Monday, November 20
Visiting Red Hook, Brooklyn
While still slightly bleak in spots, Red Hook nonetheless boasts a remarkable view of the Financial District and its bristling skyline.
Our urban explorers assemble. Note the hipster in plaid on the right, who appears to have shoplifted Napoleon III's mustache.
An amazing little discovery: the old Workingmen's Cottages at Warren Street. The mid-block courtyard, with its sundials, semi-topiary and trees has a strangely Lewis Carroll sort of feel; more extraordinary is the fact that officially the brick-paved terrace is actually still a public roadway.
This is the nineteenth-century equivalent of low-cost housing. I shudder to think what these 11 ft by 32 ft cottages would go for today.

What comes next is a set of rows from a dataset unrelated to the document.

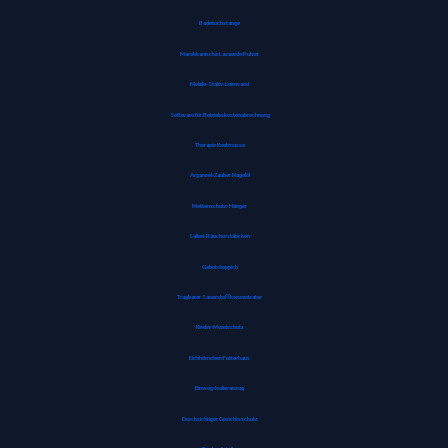
Badetuchstange
Marokkanische Lavaerde Pulver
Mobile-Stativ-Leinwand
Software für Betriebskostenabrechnung
Therapie Knetmasse
Arganoel-Zauber Nagelöl
Mottenschutz-Hänger
Salbei-Räucherstäbchen
Gebetsteppich
Tragbarer Sauerstoffkonzentrator
Kinder-Mundschutz
Eichhörnchen Futterhaus
Einweg-Isolieranzug
Durchsichtiger Gesichtsschutz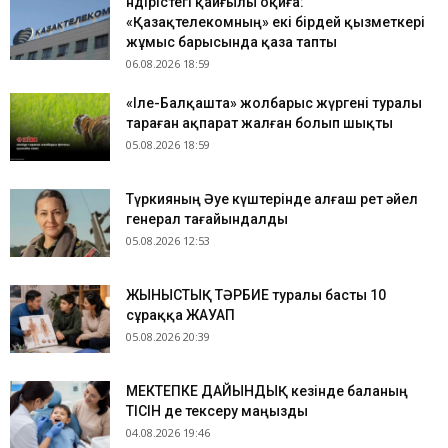
Өндірістегі қайғылы оқиға:
«Қазақтелекомның» екі бірдей қызметкері
жұмыс барысында қаза тапты
06.08.2026 18:59
«Іле-Балқашта» жолбарыс жүргені туралы
тараған ақпарат жалған болып шықты
05.08.2026 18:59
Түркияның Әуе күштерінде алғаш рет әйел
генерал тағайындалды
05.08.2026 12:53
ЖЫНЫСТЫҚ ТӘРБИЕ туралы басты 10
сұраққа ЖАУАП
05.08.2026 20:39
МЕКТЕПКЕ ДАЙЫНДЫҚ кезінде баланың
ТІСІН де тексеру маңызды
04.08.2026 19:46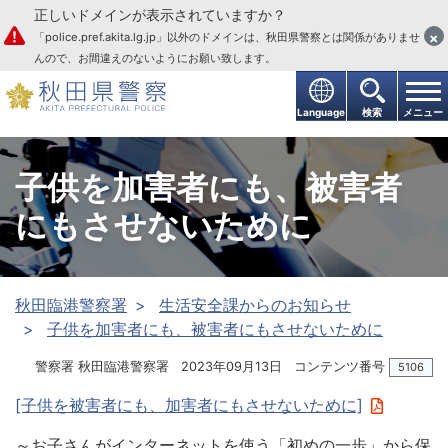
正しいドメインが表示されていますか？
本文へ
×
「police.pref.akita.lg.jp」以外のドメインは、秋田県警察とは関係がありませ
んので、お間違えのないようにお願い致します。
Language
検索
メニュー
子供を加害者にも、被害者
にもさせないために
秋田臨港警察署
生活安全課からのお知らせ
子供を加害者にも、被害者にもさせないために
警察署 秋田臨港警察署
2023年09月13日
コンテンツ番号
5106
[子供を被害者にも、加害者にもさせないために]
～お子さんがインターネットを使う「初めの一歩」から保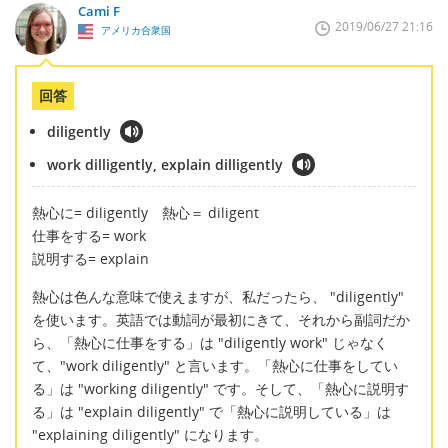
Cami F
2019/06/27 21:16
アメリカ合衆国
回答
diligently
work dilligently, explain dilligently
熱心に= diligently 熱心＝ diligent
仕事をする= work
説明する= explain
熱心は色んな意味で使えますが、私だったら、 "diligently"
を使います。英語では動詞が最初にきて、それから副詞だか
ら、「熱心に仕事をする」は "diligently work" じゃなく
て、"work diligently" と言います。「熱心に仕事をしてい
る」は "working diligently" です。そして、「熱心に説明す
る」は "explain diligently" で「熱心に説明している」は
"explaining diligently" になります。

In addition to being charming bits of urban furniture, these young kids have the unusual distinction of playing in the front yard of a house said to be the birthplace of Winston Churchill's mom, Jennie Jerome--the only belle-epoque belle I can think of who edited a magazine and had a snake tattoo on her ankle. Really.
Afterwards, Dawn and I chanced on a charming little parish church, SS. Peter and Paul and Our Lady of the Pillar (Peter, Paul and Mary?), with a fascinating early Victorian gothic-cum-gothick interior crowded with vivid polychrome gingerbread.
Not quite Ralph Adams Cram, but it had a folkloric vividness and sense of devotion which you could really feel deep in the ornate scrollwork.
And no old emigrant parish church would be complete with a cluttered grandma's attic of colorful plaster saints.
And a little bit of POD history. This is the first St. Anthony's bread donation box I've seen, and a more ornate version I saw at Holy Innocents on 37th Street seemed to indicate it was a form of charity where donations went to buy bread for the poor. What we were unable to ascertain was whether it was linked to distributing blessed bread on his feast day, or whether it was a year-round custom.
And the obligatory nineteenth-century technicolor Mary. Is she wearing eyeshadow?
Red Hook is a fascinating, strangely bucolic neighborhood for all its citified airs, and exudes, in the words of Mr. Walsh's new book, also called Forgotten New York "a wonderful strangeness." This little tour, I later discovered, barely scratched the surface as the place includes a half-sunken lightship with its fully-rigged masts still well above the water, an old sugar refinery granary, and the last wooden railroad barge in existence, now serving as a maritime museum, classroom and event space. Only in New York. And, it seems, especially only in Brooklyn.